▸ What is being asked:
All entries are to be copied verbatim, while the pictures stay out.

▸ Exercise materials:
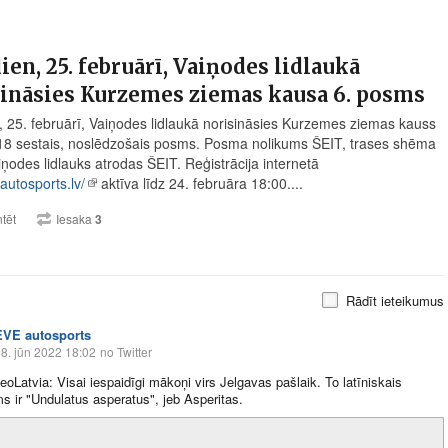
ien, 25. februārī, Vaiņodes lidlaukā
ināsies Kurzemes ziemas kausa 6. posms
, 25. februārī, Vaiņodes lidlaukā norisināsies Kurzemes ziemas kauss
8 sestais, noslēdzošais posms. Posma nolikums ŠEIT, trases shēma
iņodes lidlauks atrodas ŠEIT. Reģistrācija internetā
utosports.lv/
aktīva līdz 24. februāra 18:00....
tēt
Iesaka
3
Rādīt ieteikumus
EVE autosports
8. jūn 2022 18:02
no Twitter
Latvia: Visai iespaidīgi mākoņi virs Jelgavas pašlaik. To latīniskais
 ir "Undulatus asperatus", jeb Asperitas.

▸ Exercise output:
ien, 25. februārī, Vaiņodes lidlaukā
ināsies Kurzemes ziemas kausa 6. posms
, 25. februārī, Vaiņodes lidlaukā norisināsies Kurzemes ziemas kauss
8 sestais, noslēdzošais posms. Posma nolikums ŠEIT, trases shēma
iņodes lidlauks atrodas ŠEIT. Reģistrācija internetā
utosports.lv/
aktīva līdz 24. februāra 18:00....
tēt
Iesaka
3
Rādīt ieteikumus
EVE autosports
8. jūn 2022 18:02
no Twitter
Latvia: Visai iespaidīgi mākoņi virs Jelgavas pašlaik. To latīniskais
 ir "Undulatus asperatus", jeb Asperitas.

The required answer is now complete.